Aβ1–42 reduces synapse number and inhibits neurite outgrowth in primary cortical and hippocampal neurons: A quantitative analysis

Synaptic loss represents one of the earliest signs of neuronal damage and is observed within both Alzheimer's disease patients and transgenic mouse models of the disease. We have developed a novel in vitro assay using high content screening technology to measure changes in a number of cell physiological parameters simultaneously within a neuronal population. Using Hoechst-33342 to label nuclei, βIII-tubulin as a neuron-specific marker, and synapsin-I as an indicator of pre-synaptic sites, we have designed software to interrogate triple-labelled images, counting only those synaptic puncta associated with tubulin-positive structures.

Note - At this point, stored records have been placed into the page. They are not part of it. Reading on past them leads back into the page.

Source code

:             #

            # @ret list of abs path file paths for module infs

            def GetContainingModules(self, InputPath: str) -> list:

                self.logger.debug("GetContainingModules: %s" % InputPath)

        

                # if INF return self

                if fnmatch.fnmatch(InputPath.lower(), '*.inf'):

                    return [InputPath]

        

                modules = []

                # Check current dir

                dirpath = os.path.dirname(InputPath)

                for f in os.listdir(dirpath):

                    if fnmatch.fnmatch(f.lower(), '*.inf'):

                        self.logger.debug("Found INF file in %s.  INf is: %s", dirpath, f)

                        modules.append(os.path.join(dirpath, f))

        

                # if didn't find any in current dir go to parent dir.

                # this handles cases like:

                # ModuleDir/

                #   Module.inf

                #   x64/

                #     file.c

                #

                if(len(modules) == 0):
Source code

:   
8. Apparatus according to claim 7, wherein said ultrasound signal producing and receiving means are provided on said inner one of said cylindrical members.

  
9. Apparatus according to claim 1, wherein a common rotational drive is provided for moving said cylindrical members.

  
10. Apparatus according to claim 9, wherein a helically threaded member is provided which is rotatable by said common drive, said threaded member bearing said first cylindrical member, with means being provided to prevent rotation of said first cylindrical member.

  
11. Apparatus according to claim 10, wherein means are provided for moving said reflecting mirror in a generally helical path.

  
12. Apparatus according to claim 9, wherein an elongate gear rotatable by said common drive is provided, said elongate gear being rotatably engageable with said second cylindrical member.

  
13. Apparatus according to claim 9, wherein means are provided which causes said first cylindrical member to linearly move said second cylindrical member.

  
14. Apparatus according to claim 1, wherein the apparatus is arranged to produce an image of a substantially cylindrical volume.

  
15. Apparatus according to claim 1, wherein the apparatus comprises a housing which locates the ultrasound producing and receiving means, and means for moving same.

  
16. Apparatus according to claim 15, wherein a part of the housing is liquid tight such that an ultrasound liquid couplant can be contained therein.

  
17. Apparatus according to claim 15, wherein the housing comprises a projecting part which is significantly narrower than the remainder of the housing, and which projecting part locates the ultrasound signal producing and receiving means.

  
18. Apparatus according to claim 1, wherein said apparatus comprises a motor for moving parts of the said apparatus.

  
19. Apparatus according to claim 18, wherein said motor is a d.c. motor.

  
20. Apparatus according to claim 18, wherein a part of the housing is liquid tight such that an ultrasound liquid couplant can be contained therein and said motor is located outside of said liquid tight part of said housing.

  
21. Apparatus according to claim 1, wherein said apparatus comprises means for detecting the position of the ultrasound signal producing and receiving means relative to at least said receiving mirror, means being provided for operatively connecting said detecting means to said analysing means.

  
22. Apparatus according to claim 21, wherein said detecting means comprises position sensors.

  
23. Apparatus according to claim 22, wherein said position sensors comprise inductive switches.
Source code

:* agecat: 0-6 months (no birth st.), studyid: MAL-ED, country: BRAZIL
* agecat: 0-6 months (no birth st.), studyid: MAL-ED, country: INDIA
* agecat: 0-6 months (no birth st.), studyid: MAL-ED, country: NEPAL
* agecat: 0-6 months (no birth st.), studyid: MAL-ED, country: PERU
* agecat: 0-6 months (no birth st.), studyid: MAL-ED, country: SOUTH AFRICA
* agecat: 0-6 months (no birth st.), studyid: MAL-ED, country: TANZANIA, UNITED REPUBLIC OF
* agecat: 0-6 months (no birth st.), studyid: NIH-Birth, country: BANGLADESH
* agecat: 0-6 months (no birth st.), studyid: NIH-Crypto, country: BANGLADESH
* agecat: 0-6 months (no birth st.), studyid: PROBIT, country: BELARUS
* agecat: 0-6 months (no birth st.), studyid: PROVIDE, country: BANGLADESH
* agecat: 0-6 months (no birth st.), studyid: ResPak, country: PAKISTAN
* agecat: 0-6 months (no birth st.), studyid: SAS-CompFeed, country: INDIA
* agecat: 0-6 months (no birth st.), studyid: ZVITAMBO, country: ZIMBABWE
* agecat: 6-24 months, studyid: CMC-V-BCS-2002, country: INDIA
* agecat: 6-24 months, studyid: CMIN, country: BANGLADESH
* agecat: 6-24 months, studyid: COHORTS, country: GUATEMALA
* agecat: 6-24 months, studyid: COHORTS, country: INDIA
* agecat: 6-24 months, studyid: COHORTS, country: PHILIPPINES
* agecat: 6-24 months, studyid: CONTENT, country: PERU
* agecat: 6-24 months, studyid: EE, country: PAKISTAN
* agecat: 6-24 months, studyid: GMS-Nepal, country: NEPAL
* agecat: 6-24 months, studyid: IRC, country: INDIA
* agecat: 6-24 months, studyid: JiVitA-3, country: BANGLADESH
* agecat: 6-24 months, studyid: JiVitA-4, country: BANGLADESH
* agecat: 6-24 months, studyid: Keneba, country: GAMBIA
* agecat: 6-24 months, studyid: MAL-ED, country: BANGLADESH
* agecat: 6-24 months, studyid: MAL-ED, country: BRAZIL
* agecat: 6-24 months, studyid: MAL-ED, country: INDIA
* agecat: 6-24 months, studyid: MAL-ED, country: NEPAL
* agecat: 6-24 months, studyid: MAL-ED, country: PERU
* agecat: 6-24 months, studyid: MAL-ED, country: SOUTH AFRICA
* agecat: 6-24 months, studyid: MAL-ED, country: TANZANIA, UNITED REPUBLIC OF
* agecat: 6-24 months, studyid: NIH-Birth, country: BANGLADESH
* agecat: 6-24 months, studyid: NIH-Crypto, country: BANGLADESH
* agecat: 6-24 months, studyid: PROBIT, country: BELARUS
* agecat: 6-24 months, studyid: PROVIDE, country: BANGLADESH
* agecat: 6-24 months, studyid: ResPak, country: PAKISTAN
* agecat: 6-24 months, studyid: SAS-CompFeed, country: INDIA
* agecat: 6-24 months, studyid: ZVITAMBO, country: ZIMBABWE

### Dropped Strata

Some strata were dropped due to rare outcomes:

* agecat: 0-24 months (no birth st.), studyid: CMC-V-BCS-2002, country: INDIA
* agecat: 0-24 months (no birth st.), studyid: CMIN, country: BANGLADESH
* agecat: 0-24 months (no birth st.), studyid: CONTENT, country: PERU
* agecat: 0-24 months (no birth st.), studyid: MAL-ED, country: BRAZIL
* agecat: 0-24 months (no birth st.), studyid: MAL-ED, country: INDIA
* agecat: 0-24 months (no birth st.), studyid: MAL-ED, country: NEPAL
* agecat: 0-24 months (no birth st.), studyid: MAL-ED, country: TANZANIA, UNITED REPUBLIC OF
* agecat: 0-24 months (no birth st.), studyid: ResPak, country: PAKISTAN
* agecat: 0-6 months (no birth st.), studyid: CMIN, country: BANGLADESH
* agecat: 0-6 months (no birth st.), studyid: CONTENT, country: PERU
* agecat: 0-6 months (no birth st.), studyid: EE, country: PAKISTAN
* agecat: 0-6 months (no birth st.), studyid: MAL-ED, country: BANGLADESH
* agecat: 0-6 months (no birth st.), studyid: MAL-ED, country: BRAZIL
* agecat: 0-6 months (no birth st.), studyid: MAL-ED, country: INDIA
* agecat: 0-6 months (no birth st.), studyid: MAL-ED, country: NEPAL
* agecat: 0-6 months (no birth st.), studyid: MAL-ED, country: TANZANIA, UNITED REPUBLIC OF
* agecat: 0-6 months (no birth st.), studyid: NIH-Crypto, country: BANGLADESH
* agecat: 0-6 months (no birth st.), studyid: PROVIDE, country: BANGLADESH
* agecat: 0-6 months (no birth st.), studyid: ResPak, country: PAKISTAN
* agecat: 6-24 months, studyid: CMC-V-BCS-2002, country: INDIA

Here we demonstrate that addition of amyloid beta peptide (Aβ1–42), to either primary hippocampal or cortical neurons for 4 days in vitro has deleterious effects upon synapse formation, neurite outgrowth and arborisation in a concentration-dependent manner. Control reverse peptide showed no effect over the same concentration range. The effects of Aβ1–42 were inhibited by D-KLVFFA, which contains residues 16–20 of Aβ that function as a self-recognition element during Aβ assembly and bind to the homologous region of Aβ and block its oligomerisation. These effects of Aβ1–42 on synapse number and neurite outgrowth are similar to those described within AD patient pathology and transgenic mouse models.